Just as the world is treating the UK as its canary in the coal mine for staying open during a Delta wave, the U.S. is treating Florida the same way:
Cases have surged seven-fold there in just a month but deaths are still at nearly their lowest daily total of the entire pandemic. How long before Florida’s case curve start to bend like the UK’s has?
Hopefully soon — because it’s getting hairy in some county hospitals:
A month ago, the number of Covid-19 patients admitted at two University of Florida hospitals in Jacksonville was down to 14. Now more than 140 people are hospitalized with the virus, a tenfold increase over five weeks — and the highest number of Covid patients this system has seen since the start of the pandemic.
Higher than last summer, when the coronavirus slammed Florida. Higher than over the winter, when the virus surged to devastating levels across the nation…
“It’s very frustrating,” said Dr. Leon L. Haley Jr., the chief executive of UF Health Jacksonville. “Each day we continue to go up. There’s no sense of when things are going to curtail themselves. People are stretched thin.”
This is why the feds are nudging people in COVID hot spots to mask up again, including the vaccinated. If masks can slow the variant down at all, that’ll help hospitals like U of F in Jacksonville to cope.

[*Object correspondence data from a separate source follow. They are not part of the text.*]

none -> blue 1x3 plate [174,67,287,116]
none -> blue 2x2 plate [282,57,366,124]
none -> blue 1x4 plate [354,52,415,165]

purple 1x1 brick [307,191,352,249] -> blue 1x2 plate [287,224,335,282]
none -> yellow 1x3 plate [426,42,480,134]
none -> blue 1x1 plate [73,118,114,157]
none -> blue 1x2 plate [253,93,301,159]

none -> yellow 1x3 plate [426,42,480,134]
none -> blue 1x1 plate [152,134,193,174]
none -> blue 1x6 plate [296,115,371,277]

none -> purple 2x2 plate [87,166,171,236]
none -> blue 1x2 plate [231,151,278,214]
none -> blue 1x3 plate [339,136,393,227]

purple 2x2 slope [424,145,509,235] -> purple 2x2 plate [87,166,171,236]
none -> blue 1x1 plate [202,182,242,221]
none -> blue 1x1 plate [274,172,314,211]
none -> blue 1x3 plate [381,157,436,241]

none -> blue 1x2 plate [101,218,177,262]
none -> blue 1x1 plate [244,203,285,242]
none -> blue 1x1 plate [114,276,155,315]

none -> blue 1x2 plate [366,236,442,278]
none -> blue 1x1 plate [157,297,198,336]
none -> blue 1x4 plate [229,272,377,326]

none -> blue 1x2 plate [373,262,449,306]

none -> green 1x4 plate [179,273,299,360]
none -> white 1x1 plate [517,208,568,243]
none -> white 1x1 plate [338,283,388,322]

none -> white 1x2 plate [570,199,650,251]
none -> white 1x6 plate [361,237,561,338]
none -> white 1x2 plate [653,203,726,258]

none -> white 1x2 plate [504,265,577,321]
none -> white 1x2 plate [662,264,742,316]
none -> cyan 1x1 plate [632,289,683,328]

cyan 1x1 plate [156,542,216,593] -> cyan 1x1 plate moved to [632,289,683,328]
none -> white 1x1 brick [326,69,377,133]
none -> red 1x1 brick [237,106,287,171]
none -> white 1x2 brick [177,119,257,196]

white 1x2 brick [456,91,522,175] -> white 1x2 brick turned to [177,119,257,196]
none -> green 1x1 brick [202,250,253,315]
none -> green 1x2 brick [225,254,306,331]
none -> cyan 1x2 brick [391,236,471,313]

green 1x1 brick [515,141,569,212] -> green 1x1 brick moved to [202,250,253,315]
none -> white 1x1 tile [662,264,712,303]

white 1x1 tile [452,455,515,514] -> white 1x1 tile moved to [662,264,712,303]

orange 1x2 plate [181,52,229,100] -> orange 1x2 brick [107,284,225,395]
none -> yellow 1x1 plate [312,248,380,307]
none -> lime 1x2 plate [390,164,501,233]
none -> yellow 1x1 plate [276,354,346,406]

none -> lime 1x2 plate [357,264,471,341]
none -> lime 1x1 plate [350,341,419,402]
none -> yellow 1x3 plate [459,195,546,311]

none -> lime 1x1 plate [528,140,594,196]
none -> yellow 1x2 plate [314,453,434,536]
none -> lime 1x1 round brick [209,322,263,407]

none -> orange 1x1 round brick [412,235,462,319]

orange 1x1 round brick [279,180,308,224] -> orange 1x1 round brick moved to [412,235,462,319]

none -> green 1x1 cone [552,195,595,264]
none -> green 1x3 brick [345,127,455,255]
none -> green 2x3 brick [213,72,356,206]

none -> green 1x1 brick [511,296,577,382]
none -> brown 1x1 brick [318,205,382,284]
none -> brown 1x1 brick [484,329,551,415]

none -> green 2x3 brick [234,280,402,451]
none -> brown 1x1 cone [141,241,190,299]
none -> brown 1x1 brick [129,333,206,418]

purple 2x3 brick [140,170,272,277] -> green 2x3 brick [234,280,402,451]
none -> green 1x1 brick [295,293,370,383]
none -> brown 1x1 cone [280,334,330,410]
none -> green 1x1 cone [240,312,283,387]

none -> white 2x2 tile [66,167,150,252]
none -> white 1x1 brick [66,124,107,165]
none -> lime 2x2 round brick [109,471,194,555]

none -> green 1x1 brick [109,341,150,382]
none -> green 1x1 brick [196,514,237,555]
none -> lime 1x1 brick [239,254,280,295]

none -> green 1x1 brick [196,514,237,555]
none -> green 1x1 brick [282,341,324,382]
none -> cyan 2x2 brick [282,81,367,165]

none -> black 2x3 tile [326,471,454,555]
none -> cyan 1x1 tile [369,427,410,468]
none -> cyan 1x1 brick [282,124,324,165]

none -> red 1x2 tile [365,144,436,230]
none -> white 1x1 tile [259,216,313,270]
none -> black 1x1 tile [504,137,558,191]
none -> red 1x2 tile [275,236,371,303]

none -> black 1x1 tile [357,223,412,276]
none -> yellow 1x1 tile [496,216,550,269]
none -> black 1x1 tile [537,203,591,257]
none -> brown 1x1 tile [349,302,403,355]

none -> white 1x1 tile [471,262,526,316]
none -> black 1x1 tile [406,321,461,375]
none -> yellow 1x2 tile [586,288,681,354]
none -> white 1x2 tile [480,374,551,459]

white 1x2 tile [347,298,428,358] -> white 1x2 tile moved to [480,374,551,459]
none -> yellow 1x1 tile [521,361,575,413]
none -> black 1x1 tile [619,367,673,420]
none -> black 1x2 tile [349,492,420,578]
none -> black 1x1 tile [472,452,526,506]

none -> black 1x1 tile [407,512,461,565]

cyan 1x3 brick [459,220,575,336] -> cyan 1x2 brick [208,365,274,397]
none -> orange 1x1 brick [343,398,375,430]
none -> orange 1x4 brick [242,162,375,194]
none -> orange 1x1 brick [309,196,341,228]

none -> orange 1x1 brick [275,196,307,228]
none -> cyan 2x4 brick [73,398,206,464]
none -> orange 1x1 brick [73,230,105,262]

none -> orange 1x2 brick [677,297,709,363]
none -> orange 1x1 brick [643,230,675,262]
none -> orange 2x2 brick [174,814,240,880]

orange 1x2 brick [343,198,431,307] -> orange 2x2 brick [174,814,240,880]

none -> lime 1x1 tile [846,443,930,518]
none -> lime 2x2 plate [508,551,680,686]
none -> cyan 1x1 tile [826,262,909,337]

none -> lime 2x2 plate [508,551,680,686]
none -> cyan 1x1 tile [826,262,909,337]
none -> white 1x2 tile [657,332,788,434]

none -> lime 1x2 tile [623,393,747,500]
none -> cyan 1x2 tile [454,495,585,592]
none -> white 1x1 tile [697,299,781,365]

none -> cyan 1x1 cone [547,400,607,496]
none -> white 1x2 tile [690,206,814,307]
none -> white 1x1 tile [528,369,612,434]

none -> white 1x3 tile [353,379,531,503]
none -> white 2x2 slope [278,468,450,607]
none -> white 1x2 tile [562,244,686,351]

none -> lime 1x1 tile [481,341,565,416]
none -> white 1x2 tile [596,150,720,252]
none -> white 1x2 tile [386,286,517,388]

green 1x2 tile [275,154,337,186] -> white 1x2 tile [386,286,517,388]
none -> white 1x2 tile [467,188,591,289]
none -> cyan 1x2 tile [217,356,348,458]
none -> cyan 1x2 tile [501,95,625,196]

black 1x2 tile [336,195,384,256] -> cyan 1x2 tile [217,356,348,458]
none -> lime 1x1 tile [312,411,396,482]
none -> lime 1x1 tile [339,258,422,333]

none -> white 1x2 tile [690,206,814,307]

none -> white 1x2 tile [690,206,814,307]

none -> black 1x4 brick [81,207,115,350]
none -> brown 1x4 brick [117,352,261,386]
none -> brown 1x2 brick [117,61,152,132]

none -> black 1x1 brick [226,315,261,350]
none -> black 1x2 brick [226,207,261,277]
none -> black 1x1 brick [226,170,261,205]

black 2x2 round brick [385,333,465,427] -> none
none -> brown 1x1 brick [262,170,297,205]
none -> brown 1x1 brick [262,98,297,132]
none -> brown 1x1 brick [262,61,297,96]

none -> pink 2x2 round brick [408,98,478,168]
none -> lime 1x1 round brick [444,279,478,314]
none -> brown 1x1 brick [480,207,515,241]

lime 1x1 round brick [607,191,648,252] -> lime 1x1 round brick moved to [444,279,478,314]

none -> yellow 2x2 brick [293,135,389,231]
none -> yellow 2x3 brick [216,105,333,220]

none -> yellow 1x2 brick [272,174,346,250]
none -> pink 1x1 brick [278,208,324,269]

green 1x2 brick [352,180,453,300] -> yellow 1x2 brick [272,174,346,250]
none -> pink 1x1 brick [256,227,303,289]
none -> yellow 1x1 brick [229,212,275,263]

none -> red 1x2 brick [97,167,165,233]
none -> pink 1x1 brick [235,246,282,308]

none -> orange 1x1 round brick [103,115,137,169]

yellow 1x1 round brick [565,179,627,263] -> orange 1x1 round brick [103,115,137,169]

By the way, there’s one other factor that may be contributing to the UK’s downturn in cases. Unlike the U.S., they have an aggressive test-and-trace system in which people are asked to isolate for 10 days if they’ve been in contact recently with someone who’s been infected. That means a lot of Britons are stuck at home right now even though the country is nominally open for business. More people isolating means fewer vectors of transmission interacting. That won’t happen here since we don’t do test-and-trace in meaningful numbers, which means our curve may not bend as sharply as theirs did.